The line containing "yellow box (372,400,409,427)" marks the end: write out exactly every line from the first line of the data below through that line, and only those.

Records excerpted from a collection
===

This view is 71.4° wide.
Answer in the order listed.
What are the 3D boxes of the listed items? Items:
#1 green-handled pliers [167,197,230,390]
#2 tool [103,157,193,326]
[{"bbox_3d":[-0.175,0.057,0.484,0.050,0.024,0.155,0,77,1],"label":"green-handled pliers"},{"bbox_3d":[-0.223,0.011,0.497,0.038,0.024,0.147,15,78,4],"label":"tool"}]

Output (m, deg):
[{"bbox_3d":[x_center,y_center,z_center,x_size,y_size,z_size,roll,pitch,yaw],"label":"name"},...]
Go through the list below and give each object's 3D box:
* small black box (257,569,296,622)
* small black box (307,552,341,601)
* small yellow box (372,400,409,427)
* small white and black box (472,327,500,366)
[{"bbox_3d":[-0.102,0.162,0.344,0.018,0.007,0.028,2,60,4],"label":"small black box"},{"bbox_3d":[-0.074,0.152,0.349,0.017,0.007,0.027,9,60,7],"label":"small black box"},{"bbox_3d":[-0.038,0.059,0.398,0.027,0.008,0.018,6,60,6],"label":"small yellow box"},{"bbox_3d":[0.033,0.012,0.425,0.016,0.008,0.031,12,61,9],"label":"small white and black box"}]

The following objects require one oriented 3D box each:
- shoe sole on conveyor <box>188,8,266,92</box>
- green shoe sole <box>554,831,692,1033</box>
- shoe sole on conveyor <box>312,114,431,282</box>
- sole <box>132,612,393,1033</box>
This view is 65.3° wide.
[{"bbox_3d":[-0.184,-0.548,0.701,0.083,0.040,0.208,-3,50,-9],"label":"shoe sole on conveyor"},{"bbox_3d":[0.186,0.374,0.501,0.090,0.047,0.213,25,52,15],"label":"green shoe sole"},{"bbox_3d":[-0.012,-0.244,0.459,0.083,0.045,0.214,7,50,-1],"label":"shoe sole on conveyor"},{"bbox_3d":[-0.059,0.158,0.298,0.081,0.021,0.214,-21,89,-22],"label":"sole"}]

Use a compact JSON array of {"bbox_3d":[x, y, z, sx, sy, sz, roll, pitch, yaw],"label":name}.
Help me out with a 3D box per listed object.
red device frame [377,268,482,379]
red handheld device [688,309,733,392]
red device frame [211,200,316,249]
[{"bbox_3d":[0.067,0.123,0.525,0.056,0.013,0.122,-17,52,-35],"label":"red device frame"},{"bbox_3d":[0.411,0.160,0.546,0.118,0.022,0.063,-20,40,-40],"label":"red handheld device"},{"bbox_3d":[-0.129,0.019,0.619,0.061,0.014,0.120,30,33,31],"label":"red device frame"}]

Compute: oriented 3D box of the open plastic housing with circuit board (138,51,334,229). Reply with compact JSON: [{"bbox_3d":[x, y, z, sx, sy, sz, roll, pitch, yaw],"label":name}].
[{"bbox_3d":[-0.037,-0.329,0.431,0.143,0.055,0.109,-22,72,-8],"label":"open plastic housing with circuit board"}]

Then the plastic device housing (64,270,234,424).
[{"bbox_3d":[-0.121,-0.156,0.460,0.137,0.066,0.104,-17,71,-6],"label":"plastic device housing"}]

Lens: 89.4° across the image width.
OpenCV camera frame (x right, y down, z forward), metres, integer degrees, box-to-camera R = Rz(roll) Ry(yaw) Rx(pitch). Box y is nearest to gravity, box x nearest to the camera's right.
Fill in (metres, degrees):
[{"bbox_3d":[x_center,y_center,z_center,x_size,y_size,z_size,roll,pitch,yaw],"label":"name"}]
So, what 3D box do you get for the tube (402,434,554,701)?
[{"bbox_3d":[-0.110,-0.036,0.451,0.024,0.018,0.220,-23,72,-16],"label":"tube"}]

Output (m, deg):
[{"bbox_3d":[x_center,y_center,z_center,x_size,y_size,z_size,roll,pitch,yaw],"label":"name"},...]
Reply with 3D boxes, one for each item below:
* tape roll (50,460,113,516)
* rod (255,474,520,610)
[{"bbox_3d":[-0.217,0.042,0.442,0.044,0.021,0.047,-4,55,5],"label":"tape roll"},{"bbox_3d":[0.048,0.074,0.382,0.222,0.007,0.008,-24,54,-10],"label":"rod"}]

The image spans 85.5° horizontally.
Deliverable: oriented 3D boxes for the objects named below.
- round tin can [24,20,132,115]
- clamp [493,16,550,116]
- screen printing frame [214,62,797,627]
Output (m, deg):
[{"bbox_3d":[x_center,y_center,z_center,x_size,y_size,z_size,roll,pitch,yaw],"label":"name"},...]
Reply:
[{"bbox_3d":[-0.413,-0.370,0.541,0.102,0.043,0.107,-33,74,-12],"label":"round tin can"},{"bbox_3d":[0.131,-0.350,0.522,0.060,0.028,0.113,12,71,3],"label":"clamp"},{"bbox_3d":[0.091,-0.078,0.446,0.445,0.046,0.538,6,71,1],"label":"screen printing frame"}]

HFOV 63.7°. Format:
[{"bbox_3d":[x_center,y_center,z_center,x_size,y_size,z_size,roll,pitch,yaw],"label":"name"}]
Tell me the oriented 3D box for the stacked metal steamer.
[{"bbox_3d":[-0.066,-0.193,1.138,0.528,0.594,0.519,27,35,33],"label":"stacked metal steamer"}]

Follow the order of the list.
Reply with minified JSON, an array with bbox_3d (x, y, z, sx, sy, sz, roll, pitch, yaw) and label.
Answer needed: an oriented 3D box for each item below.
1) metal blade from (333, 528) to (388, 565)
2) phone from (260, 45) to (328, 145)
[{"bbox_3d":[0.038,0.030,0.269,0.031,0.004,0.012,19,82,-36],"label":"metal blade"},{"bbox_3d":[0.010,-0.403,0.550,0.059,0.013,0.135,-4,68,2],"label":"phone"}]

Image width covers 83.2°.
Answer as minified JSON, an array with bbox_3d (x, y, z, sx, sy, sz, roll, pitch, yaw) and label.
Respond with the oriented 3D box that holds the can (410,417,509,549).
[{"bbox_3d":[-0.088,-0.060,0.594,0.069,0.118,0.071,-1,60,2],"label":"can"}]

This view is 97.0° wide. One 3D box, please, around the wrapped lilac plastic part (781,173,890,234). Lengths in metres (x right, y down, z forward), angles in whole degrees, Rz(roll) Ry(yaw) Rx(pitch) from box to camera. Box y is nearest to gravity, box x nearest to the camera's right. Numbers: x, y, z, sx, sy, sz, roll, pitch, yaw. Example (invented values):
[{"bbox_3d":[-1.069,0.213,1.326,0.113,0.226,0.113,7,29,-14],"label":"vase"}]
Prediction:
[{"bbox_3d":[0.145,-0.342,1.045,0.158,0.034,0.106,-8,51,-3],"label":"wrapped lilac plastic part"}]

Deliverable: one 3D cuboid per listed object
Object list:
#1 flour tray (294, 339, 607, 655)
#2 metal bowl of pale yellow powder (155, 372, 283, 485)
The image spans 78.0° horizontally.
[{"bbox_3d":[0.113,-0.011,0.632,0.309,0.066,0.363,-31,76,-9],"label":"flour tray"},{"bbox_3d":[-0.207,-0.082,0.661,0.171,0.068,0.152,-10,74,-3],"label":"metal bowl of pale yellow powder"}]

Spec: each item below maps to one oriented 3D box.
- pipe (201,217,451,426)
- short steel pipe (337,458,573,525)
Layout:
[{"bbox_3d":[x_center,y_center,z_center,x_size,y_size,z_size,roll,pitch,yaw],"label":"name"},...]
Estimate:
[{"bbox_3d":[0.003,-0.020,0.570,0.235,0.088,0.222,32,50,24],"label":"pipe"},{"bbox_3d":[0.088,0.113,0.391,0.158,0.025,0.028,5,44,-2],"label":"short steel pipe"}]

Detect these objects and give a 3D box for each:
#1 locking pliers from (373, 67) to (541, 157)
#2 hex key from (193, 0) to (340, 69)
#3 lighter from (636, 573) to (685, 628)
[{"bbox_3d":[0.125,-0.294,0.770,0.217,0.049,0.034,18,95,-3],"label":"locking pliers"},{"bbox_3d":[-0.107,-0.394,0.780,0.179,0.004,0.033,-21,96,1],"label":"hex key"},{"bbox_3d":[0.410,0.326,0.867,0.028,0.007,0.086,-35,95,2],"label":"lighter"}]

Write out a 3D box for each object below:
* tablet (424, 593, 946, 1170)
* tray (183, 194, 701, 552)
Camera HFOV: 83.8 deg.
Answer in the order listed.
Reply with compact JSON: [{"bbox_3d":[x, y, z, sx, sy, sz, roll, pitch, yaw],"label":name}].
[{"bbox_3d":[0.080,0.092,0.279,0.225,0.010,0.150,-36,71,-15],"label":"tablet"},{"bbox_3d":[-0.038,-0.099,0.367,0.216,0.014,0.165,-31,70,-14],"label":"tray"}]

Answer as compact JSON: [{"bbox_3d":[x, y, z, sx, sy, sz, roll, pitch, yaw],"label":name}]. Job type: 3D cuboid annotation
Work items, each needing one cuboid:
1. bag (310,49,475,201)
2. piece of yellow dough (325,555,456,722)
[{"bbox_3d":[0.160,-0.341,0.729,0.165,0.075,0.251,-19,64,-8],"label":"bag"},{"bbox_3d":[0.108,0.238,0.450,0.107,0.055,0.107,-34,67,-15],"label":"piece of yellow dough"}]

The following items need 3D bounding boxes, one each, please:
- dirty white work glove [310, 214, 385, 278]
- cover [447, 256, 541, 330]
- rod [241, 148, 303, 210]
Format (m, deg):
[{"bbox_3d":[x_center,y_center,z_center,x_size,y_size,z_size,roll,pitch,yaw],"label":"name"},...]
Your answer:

===

OUTPUT —
This view is 71.4° wide.
Answer in the order listed.
What are the 3D boxes of the listed items? Items:
#1 green-handled pliers [167,197,230,390]
#2 tool [103,157,193,326]
[{"bbox_3d":[-0.175,0.057,0.484,0.050,0.024,0.155,0,77,1],"label":"green-handled pliers"},{"bbox_3d":[-0.223,0.011,0.497,0.038,0.024,0.147,15,78,4],"label":"tool"}]

Output (m, deg):
[{"bbox_3d":[x_center,y_center,z_center,x_size,y_size,z_size,roll,pitch,yaw],"label":"name"},...]
Go through the list below and give each object's 3D box:
* small black box (257,569,296,622)
* small black box (307,552,341,601)
* small yellow box (372,400,409,427)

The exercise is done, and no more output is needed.